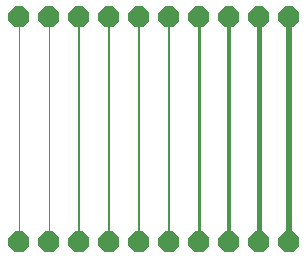
<source format=gbr>
G04 EAGLE Gerber RS-274X export*
G75*
%MOMM*%
%FSLAX34Y34*%
%LPD*%
%INTop Copper*%
%IPPOS*%
%AMOC8*
5,1,8,0,0,1.08239X$1,22.5*%
G01*
%ADD10P,1.924489X8X112.500000*%
%ADD11C,0.076200*%
%ADD12C,0.101600*%
%ADD13C,0.127000*%
%ADD14C,0.152400*%
%ADD15C,0.177800*%
%ADD16C,0.203200*%
%ADD17C,0.254000*%
%ADD18C,0.304800*%
%ADD19C,0.406400*%
%ADD20C,0.508000*%


D10*
X25400Y25400D03*
X50800Y25400D03*
X76200Y25400D03*
X101600Y25400D03*
X127000Y25400D03*
X152400Y25400D03*
X177800Y25400D03*
X203200Y25400D03*
X228600Y25400D03*
X254000Y25400D03*
X25400Y215900D03*
X50800Y215900D03*
X76200Y215900D03*
X101600Y215900D03*
X127000Y215900D03*
X152400Y215900D03*
X177800Y215900D03*
X203200Y215900D03*
X228600Y215900D03*
X254000Y215900D03*
D11*
X25400Y215900D02*
X25400Y25400D01*
D12*
X50800Y25400D02*
X50800Y215900D01*
D13*
X76200Y215900D02*
X76200Y25400D01*
D14*
X101600Y25400D02*
X101600Y215900D01*
D15*
X127000Y215900D02*
X127000Y25400D01*
D16*
X152400Y25400D02*
X152400Y215900D01*
D17*
X177800Y215900D02*
X177800Y25400D01*
D18*
X203200Y25400D02*
X203200Y215900D01*
D19*
X228600Y215900D02*
X228600Y25400D01*
D20*
X254000Y25400D02*
X254000Y215900D01*
M02*

</source>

***

- What this task involves
Word for word, reproduce the listing above; no image should be carried over.

- Task answer
<source format=gbr>
G04 EAGLE Gerber RS-274X export*
G75*
%MOMM*%
%FSLAX34Y34*%
%LPD*%
%INTop Copper*%
%IPPOS*%
%AMOC8*
5,1,8,0,0,1.08239X$1,22.5*%
G01*
%ADD10P,1.924489X8X112.500000*%
%ADD11C,0.076200*%
%ADD12C,0.101600*%
%ADD13C,0.127000*%
%ADD14C,0.152400*%
%ADD15C,0.177800*%
%ADD16C,0.203200*%
%ADD17C,0.254000*%
%ADD18C,0.304800*%
%ADD19C,0.406400*%
%ADD20C,0.508000*%


D10*
X25400Y25400D03*
X50800Y25400D03*
X76200Y25400D03*
X101600Y25400D03*
X127000Y25400D03*
X152400Y25400D03*
X177800Y25400D03*
X203200Y25400D03*
X228600Y25400D03*
X254000Y25400D03*
X25400Y215900D03*
X50800Y215900D03*
X76200Y215900D03*
X101600Y215900D03*
X127000Y215900D03*
X152400Y215900D03*
X177800Y215900D03*
X203200Y215900D03*
X228600Y215900D03*
X254000Y215900D03*
D11*
X25400Y215900D02*
X25400Y25400D01*
D12*
X50800Y25400D02*
X50800Y215900D01*
D13*
X76200Y215900D02*
X76200Y25400D01*
D14*
X101600Y25400D02*
X101600Y215900D01*
D15*
X127000Y215900D02*
X127000Y25400D01*
D16*
X152400Y25400D02*
X152400Y215900D01*
D17*
X177800Y215900D02*
X177800Y25400D01*
D18*
X203200Y25400D02*
X203200Y215900D01*
D19*
X228600Y215900D02*
X228600Y25400D01*
D20*
X254000Y25400D02*
X254000Y215900D01*
M02*

</source>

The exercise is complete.